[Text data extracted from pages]
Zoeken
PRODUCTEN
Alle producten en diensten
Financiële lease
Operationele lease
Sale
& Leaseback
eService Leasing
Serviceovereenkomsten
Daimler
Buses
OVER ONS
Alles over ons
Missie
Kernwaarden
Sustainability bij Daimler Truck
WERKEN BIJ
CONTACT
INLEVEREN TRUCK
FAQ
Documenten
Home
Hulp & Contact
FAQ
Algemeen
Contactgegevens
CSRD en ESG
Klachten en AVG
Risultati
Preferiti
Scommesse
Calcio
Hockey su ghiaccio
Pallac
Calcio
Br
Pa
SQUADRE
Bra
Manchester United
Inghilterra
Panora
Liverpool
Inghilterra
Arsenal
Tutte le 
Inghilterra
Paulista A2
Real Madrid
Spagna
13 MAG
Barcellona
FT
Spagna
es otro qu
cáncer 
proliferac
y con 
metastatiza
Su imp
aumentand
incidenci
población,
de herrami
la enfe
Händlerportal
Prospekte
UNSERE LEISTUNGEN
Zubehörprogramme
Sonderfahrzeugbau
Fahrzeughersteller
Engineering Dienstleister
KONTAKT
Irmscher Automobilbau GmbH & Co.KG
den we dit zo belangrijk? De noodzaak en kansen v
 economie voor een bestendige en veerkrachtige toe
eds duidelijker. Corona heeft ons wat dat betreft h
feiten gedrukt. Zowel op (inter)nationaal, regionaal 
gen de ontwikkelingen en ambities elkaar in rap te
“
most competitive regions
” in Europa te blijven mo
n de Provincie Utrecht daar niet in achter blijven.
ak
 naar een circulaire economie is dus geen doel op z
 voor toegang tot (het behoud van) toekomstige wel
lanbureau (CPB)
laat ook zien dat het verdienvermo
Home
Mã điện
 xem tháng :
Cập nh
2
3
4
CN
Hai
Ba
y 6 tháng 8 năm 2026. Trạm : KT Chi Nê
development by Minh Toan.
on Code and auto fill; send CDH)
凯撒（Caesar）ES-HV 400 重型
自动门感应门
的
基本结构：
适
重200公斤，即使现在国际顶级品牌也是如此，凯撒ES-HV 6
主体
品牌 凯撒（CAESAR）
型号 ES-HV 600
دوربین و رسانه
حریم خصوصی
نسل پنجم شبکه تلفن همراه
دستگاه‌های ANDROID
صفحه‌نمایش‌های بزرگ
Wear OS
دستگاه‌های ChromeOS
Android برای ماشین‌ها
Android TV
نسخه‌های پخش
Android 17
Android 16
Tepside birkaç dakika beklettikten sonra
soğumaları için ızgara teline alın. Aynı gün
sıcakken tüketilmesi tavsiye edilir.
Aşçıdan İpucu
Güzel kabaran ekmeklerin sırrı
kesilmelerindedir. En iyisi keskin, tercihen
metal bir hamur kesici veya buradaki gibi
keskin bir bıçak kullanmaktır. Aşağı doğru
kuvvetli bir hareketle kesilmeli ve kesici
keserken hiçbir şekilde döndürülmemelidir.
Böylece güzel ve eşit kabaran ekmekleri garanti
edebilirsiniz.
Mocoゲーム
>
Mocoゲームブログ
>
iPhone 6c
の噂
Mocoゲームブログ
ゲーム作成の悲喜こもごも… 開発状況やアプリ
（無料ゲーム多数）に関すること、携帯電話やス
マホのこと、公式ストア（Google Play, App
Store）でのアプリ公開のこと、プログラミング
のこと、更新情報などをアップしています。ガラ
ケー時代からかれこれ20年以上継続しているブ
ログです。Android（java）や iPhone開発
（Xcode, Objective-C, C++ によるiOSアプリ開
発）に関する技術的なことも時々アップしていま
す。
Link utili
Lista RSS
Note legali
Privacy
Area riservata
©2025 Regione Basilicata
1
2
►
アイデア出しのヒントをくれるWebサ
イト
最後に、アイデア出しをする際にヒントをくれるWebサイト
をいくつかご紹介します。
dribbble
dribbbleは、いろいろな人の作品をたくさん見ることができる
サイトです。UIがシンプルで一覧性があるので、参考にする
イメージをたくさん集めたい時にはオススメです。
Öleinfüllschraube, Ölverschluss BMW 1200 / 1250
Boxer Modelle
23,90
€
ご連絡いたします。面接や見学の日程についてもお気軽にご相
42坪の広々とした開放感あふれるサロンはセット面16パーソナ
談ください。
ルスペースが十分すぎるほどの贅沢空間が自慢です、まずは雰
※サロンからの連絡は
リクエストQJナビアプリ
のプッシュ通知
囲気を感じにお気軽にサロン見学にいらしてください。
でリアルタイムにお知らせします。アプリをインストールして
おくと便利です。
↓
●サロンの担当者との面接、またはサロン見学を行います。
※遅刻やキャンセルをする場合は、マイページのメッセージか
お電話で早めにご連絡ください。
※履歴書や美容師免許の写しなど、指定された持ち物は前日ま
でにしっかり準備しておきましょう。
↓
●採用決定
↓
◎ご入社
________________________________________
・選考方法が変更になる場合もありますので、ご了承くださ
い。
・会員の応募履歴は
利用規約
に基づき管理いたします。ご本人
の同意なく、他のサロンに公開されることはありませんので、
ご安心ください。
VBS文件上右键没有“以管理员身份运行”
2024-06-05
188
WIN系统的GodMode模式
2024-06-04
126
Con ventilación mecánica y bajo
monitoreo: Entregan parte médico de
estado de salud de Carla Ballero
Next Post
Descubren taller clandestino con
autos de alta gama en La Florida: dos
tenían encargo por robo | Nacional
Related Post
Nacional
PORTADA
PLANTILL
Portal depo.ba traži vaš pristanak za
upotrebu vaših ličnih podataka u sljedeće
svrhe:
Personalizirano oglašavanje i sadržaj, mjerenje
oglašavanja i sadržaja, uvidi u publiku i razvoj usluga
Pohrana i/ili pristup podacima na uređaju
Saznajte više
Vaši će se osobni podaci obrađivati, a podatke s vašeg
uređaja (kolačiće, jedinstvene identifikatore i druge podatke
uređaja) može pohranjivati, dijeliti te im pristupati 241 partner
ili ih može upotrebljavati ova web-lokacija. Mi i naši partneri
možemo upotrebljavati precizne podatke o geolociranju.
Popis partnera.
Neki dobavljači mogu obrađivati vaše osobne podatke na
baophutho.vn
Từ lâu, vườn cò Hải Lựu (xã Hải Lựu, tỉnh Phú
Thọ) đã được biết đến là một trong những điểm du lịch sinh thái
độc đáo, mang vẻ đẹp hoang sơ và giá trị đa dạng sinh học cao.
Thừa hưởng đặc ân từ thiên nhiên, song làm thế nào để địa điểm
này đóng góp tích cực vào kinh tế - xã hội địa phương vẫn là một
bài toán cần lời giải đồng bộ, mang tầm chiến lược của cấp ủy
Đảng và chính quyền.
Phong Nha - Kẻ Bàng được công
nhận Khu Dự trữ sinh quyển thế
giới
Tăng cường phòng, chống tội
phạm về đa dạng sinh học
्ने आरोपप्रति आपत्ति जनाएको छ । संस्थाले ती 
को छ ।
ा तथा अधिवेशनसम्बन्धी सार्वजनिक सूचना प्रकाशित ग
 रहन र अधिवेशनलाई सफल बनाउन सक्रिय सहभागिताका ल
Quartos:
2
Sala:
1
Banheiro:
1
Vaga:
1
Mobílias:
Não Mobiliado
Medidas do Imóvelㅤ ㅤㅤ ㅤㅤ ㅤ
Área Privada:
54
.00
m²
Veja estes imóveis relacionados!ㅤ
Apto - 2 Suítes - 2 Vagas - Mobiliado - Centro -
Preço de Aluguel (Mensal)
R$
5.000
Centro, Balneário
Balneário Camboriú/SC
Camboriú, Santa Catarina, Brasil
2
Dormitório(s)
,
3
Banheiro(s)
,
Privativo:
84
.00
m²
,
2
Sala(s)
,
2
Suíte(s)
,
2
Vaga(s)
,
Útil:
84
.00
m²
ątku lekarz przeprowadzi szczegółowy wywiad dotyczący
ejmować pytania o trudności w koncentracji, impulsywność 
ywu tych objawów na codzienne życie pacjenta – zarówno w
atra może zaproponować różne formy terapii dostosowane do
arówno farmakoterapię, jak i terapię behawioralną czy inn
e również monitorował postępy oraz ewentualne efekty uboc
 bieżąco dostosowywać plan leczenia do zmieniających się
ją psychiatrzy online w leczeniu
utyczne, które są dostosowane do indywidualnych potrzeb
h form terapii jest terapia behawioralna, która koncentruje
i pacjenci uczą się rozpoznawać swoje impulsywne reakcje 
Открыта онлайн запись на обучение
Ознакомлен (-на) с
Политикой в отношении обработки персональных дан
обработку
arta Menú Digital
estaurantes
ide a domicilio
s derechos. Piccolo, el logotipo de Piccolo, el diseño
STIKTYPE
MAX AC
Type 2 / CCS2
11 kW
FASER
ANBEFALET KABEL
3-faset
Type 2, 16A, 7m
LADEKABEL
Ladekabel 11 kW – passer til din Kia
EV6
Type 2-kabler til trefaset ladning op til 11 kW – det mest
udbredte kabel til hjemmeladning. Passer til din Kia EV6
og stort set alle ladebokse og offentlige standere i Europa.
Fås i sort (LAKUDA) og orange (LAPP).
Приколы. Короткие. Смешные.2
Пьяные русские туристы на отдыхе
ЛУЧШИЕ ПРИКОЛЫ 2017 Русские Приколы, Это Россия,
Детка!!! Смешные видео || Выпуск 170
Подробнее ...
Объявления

[Work item] Collect every line in the material that contains the string "mang", and copy each one out.

[Solution to this problem]
độc đáo, mang vẻ đẹp hoang sơ và giá trị đa dạng sinh học cao.
bài toán cần lời giải đồng bộ, mang tầm chiến lược của cấp ủy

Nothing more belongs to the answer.